1. Homework Statement
A stretch is applied to the graph of y=/x to produce the graph of y=/9x . Relative to the x and y axis, this stretch may be described as either a........ (then it lists a, b, c, or d answers)

horizontal stretch by a factor of 1 over 9 about the y-axis or a vertical stretch by a factor of 3 about the x-axis.

2. The attempt at a solution
I understand that the root of 9 is 3, so it makes sense to me that the vertical stretch is 3. But what I don't understand is why is the horizontal stretch is 1 over 9. Should I not find the root of that and then it be 1 over 3? The only thing I can think of is the the 9 is like this /(9x) and I have to take the 9 out and then I still have a nine outside. /9 = 3 then 3^2 = 9 again. So it comes out to be 1 over 9.

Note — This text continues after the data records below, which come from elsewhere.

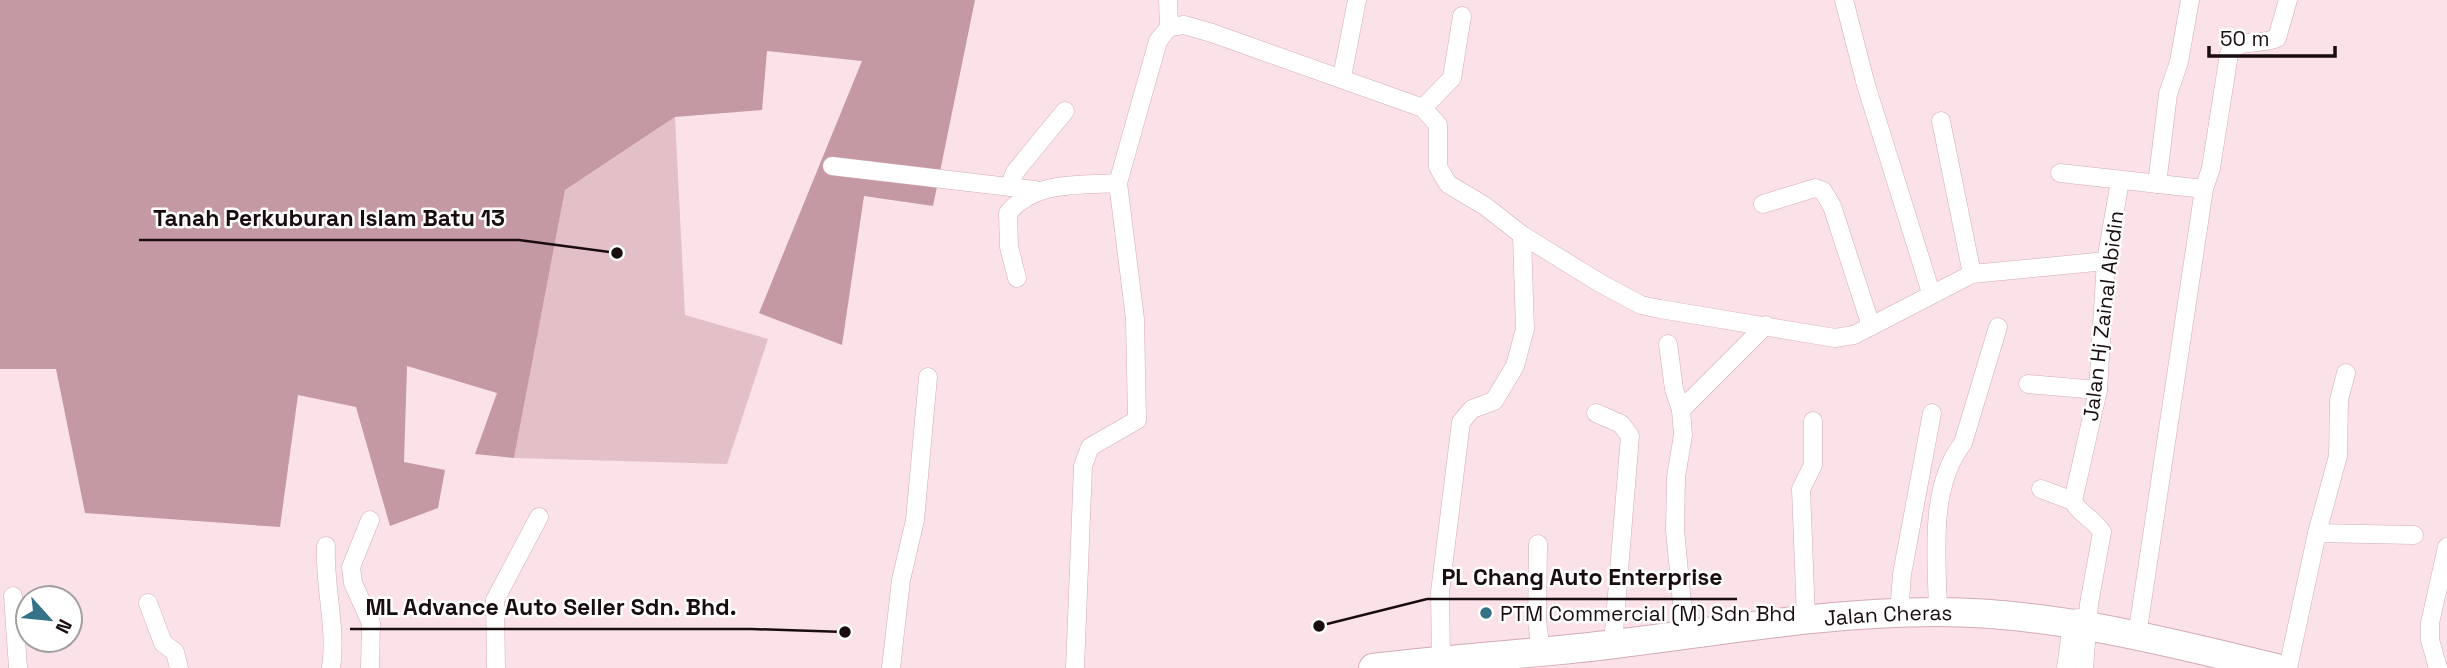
<svg xmlns="http://www.w3.org/2000/svg" width="2447" height="668" viewBox="0 0 2447 668" font-family="'Space Grotesk',sans-serif">
	<style>
		.green { fill: #e3bfc8 }
		.forest { fill: #c499a4 }
		.lines { fill: none; stroke-linecap: round; stroke-linejoin: round }
		.minor-casing { stroke: #d3abb5; stroke-width: 19 }
		.primary-casing { stroke: #d3abb5; stroke-width: 30 }
		.minor { stroke: #fff; stroke-width: 18 }
		.primary { stroke: #fff; stroke-width: 28 }
		.poi-dot { fill: #337287; stroke: #fff; stroke-width: 2.5 }
		.labels { text-anchor: middle; dominant-baseline: central; stroke-width: 5; stroke-linejoin: round; paint-order: stroke }
		.street-label { font-size: 21px; fill: #1a0d10; stroke: #fff }
		.poi-label { font-size: 21px; fill: #1a0d10; stroke: #fff; text-anchor: start }
		.leader { fill: none; stroke: #1a0d10; stroke-width: 2.5 }
		.callout-dot { fill: #1a0d10; stroke: #fff; stroke-width: 2.5 }
		.callout-label { font-size: 23px; text-anchor: middle; font-weight: bold; fill: #1a0d10; stroke: #fff; stroke-width: 5; stroke-linejoin: round; paint-order: stroke }
	</style>
	<rect width="100%" height="100%" fill="#fbe2e8"/>
	<path class="green" d="M675 117 685 315 768 339 727 464 514 458 565 190Z"/>
	<path class="forest" d="M0 0H975L933 206 864 196 842 345 759 313 862 61 767 51 762 110 675 117 565 190 514 458 475 454 497 393 407 366 404 462 445 470 438 508 390 526 356 407 298 395 280 527 85 513 56 369H0Z"/>
	<g class="lines">
		<g class="minor-casing">
			<g id="minor">
				<path d="M1844 0 1866 85 1931 293"/>
				<path d="M1462 16 1452 78 1423 108 1438 125V167L1448 184 1485 206 1522 235 1600 283 1641 305 1660 309 1835 338 1854 335 1972 274 2106 261"/>
				<path d="M1169 27 1184 25 1212 33 1423 108"/>
				<path d="M1342 77 1357 0"/>
				<path d="M1941 121 1972 274"/>
				<path d="M832 166 1035 190"/>
				<path d="M2060 173 2204 189"/>
				<path d="M2157 184 2168 94 2179 62 2190 0"/>
				<path d="M1009 187 1015 172 1065 111"/>
				<path d="M1763 204 1815 188 1823 191 1832 206 1871 326"/>
				<path d="M1017 278 1009 247 1008 213C1035 180 1079 186 1118 183"/>
				<path d="M1668 344 1674 389 1681 410 1683 435 1676 477 1675 530 1685 635"/>
				<path d="M2028 384 2098 390"/>
				<path d="M1681 410 1766 325"/>
				<path d="M1596 413 1621 424 1630 436 1613 644"/>
				<path d="M2041 489 2073 501"/>
				<path d="M2317 533 2338 456 2339 400 2346 373"/>
				<path d="M1538 544 1537 621 1541 651"/>
				<path d="M326 546C324 587 337 627 331 668"/>
				<path d="M13 596 18 668"/>
				<path d="M148 603 163 643 175 652 179 668"/>
				<path d="M1938 612C1937 558 1928 488 1963 443L1998 327"/>
				<path d="M1899 614 1902 574 1932 413"/>
				<path d="M1806 618 1801 489 1813 465V421"/>
				<path d="M2137 636 2204 189 2211 168 2229 54C2238 37 2261 46 2277 38L2288 0"/>
				<path d="M1441 660 1440 592 1461 422 1472 409 1494 401 1515 366 1525 329 1522 235"/>
				<path d="M370 668 371 623 353 583 351 567 370 520"/>
				<path d="M496 668 495 600 539 517"/>
				<path d="M891 668 901 580 915 520 928 377"/>
				<path d="M1075 668 1083 466 1090 447 1137 420 1135 319 1118 183 1158 41 1169 27 1168 0"/>
				<path d="M2066 668 2072 624 2077 618"/>
				<path d="M2084 668 2089 604 2102 532C2094 519 2079 514 2073 501L2098 390 2106 261 2120 181"/>
				<path d="M2288 668 2317 533 2414 535"/>
				<path d="M2438 668 2430 640V623L2447 547"/>
			</g>
		</g>
		<g class="primary-casing">
			<g id="primary">
				<path id="s1" d="M1373 668C1453 658 1535 654 1615 644 1722 631 1828 612 1937 612 2051 612 2165 641 2276 668"/>
			</g>
		</g>
		<use href="#minor" class="minor"/>
		<use href="#primary" class="primary"/>
	</g>
	<circle class="poi-dot" cx="1486" cy="613" r="7"/>
	<g class="labels">
		<g class="street-label">
			<text transform="translate(2103 316) rotate(-83)">Jalan Hj Zainal Abidin</text>
			<text stroke="none"><textPath href="#s1" startOffset="518">Jalan Cheras</textPath></text>
		</g>
		<g class="poi-label">
			<text x="1500" y="613">PTM Commercial (M) Sdn Bhd</text>
		</g>
	</g>
	<path class="leader" d="M617 253L519 240H139M1319 626L1427 599H1737M845 632L751 629H350"/>
	<g class="callout-dot">
		<circle cx="617" cy="253" r="7"/>
		<circle cx="1319" cy="626" r="7"/>
		<circle cx="845" cy="632" r="7"/>
	</g>
	<g class="callout-label">
		<text x="329" y="226">Tanah Perkuburan Islam Batu 13</text>
		<text x="1582" y="585">PL Chang Auto Enterprise</text>
		<text x="551" y="615">ML Advance Auto Seller Sdn. Bhd.</text>
	</g>
	<g transform="translate(49 619) rotate(117)"><circle r="33" fill="#ffffff" stroke="#a39e9f" stroke-width="2"/>
	<path d="M0-5L12 26L0 18L-12 26Z" fill="#337287"/>
	<text y="-10" font-size="19" font-weight="bold" text-anchor="middle" fill="#1a0d10">N</text>
	</g>
	<path d="M2209 46v10h126v-10" fill="none" stroke="#1a0d10" stroke-width="3.5"/>
	<text x="2220" y="46" font-size="21" fill="#1a0d10" stroke="#ffffff" stroke-width="5" paint-order="stroke">50 m</text>
</svg>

I also assume, although I'm not sure if I'm correct is the reason that it can be a vertical or horizontal stretch is because its not defined in the equation as being a vertical or horizontal stretch.

Related Precalculus Mathematics Homework Help News on Phys.org
HallsofIvy
Homework Helper
Sorry I don't know how to show the root sign on the forums so I am just gonna use /

1. Homework Statement
A stretch is applied to the graph of y=/x to produce the graph of y=/9x . Relative to the x and y axis, this stretch may be described as either a........ (then it lists a, b, c, or d answers)

horizontal stretch by a factor of 1 over 9 about the y-axis or a vertical stretch by a factor of 3 about the x-axis.

2. The attempt at a solution
I understand that the root of 9 is 3, so it makes sense to me that the vertical stretch is 3. But what I don't understand is why is the horizontal stretch is 1 over 9. Should I not find the root of that and then it be 1 over 3? The only thing I can think of is the the 9 is like this /(9x) and I have to take the 9 out and then I still have a nine outside. /9 = 3 then 3^2 = 9 again. So it comes out to be 1 over 9.

I also assume, although I'm not sure if I'm correct is the reason that it can be a vertical or horizontal stretch is because its not defined in the equation as being a vertical or horizontal stretch.
Obviously $y= \sqrt{9x}$ is the same thing as $y= 3\sqrt{x}$. Since your base equation is $y'= \sqrt{x'}$ (I put the primes on to distinguish the "old" equation from the new), thinking of this a "change in y" it is $y= 3y'= 3(\sqrt{x})$: the "old value of y" is multiplied by 3 so it is a "stretch" of 3 of the vertical y-axis. However, thinking of this as a change only in x, $y= \sqrt{x'}= \sqrt{9x}$: x'= 9x or x= (1/9)x'. The "old value" of x' is multiplied by 1/9, not 1/3. Changes in x occur before the "base" function (here $\sqrt{x}$) is applied, changes in y occur after.

(Click on the equations to see the Tex code.)

Ok thanks for clarifying that for me.